◆ Given data
[Start of Attachment]

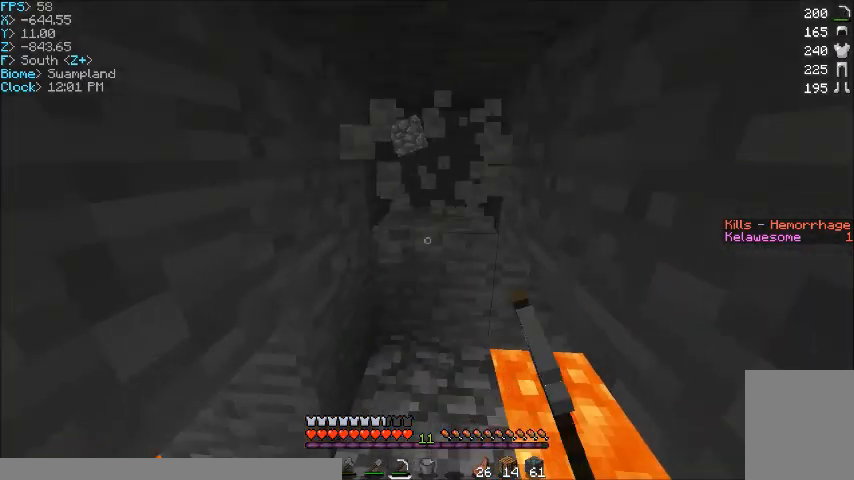
{"keys": ["w"], "mouse": ["left"], "events": []}
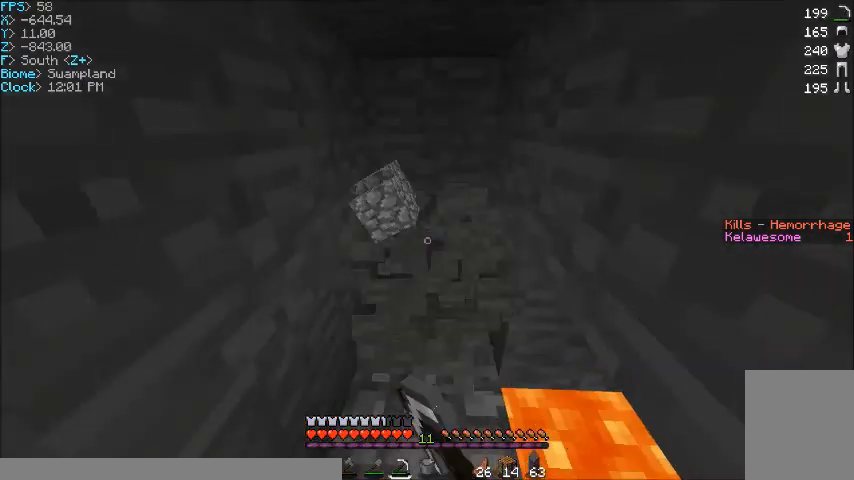
{"keys": [], "mouse": ["left"], "events": [[334, "w", "up"]]}
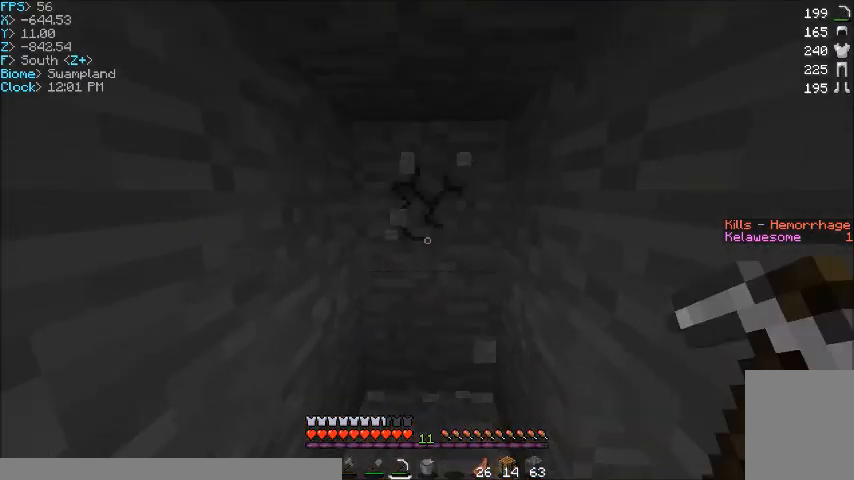
{"keys": ["w"], "mouse": ["left"], "events": [[167, "w", "down"]]}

[End of Attachment]

◆ Action item
Pictures stay out of the answer; the rest of the listing above is returned exactly.

◆ Result of this exercise
{"keys": ["w"], "mouse": ["left"], "events": []}
{"keys": [], "mouse": ["left"], "events": [[334, "w", "up"]]}
{"keys": ["w"], "mouse": ["left"], "events": [[167, "w", "down"]]}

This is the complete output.